The Pilgrims sailed in 1620, 128 years after Columbus, and landed at Plymouth Rock. Some were from the Netherlands and some were from England. The Pilgrims met the Wampanoag people, Native Americans living in what is now known as New England. The Wampanoag were essential to the Pilgrims survival the first winter, and not because the Pilgrims took advantage of them. It is this coming together that we celebrate. Some misinterpret Thanksgiving as a religious holiday because the Pilgrims were Christian people seeking religious freedom, but since this is a celebration of a coming together of diverse groups and the Wampanoag weren't Christian, I don't believe it is a religious holiday.
In fact, back when The United States was first becomming a country, Thomas Jefferson said that Christmas and Easter should not be national holidays because, First Ammendment: "Congress shall make no law respecting an establishment of religion, or prohibiting the free exercise thereof...". Since both Christmas and Easter are clearly Christian holidays and national holidays are made holidays by becomming law, doesn't making them holidays make a law respecting an establishment of religion? I think so. However, Jeffereson did believe Thanksgiving should be a national holiday because it was not a holiday that respected an establishment of a specific religion. On Thanksgiving Day, many folks do give thanks to their respective God, but Thanksgiving is simply a day to "give thanks", so Atheists and Agnostic folk are more than welcome to celebrate.

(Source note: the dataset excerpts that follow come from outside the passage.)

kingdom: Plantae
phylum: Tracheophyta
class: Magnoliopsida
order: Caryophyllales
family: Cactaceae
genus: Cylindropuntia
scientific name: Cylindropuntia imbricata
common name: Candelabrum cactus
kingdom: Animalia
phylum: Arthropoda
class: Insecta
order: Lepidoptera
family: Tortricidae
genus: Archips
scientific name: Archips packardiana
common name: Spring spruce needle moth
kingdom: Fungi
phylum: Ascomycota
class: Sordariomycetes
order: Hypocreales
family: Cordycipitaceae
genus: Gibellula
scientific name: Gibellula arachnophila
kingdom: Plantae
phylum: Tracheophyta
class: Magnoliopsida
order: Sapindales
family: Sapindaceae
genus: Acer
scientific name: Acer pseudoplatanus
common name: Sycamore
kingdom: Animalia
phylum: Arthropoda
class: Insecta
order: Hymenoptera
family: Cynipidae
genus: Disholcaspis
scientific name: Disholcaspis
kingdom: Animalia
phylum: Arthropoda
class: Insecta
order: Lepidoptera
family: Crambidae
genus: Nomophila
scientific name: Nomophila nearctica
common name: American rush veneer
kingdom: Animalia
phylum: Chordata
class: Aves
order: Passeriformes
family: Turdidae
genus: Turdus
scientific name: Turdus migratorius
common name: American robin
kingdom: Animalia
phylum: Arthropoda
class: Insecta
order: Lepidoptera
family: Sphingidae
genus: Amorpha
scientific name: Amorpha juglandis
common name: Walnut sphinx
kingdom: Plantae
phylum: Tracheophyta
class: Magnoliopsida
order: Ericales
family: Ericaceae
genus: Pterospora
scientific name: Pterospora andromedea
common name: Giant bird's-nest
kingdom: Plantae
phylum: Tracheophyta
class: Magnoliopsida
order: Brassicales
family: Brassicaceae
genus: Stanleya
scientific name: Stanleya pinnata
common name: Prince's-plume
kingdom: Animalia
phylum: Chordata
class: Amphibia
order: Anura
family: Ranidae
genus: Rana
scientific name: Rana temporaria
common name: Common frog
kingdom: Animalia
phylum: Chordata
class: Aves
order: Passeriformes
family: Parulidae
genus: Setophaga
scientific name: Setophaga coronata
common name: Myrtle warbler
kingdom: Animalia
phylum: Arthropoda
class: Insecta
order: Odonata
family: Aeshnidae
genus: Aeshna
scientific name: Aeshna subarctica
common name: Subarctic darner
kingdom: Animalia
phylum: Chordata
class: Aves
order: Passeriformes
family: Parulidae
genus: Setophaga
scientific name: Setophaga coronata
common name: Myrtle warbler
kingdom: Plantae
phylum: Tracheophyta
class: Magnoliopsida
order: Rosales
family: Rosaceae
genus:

Now the naysayers are still thinking, "What about the subsequent pillaging and plundering of the Native Americans?" Are the Pilgrims directly responsible for that? I don't think so. In fact, there was much wrong doing going on before the Pilgrims ever got to Plymouth, but not everyone was in on it. In 1605, English captain George Weymouth took five natives with him back to England. In 1614, John Smith made his map of New England. When he left, Captain Thomas Hunt stayed behind and took twenty-four Native Americans back to Spain to sell as slaves. When he got there, he sold a few before he was caught by Spanish friars who took custody of them because they knew this was wrong. And subsequently some of them were returned to their homeland in New England. It wasn't until 1674, fifty-four years after the intial Pilgrims arrived, that problems began to arise between the Wampanoag and the Pilgrims. If you know anything about life expectancy back then, there probably weren't many of the original Pilgrims remaining. And while it is true that there have been many injustices commited against the Native Americans, Thanksgiving should be about where we as a human race went right and not where we went wrong.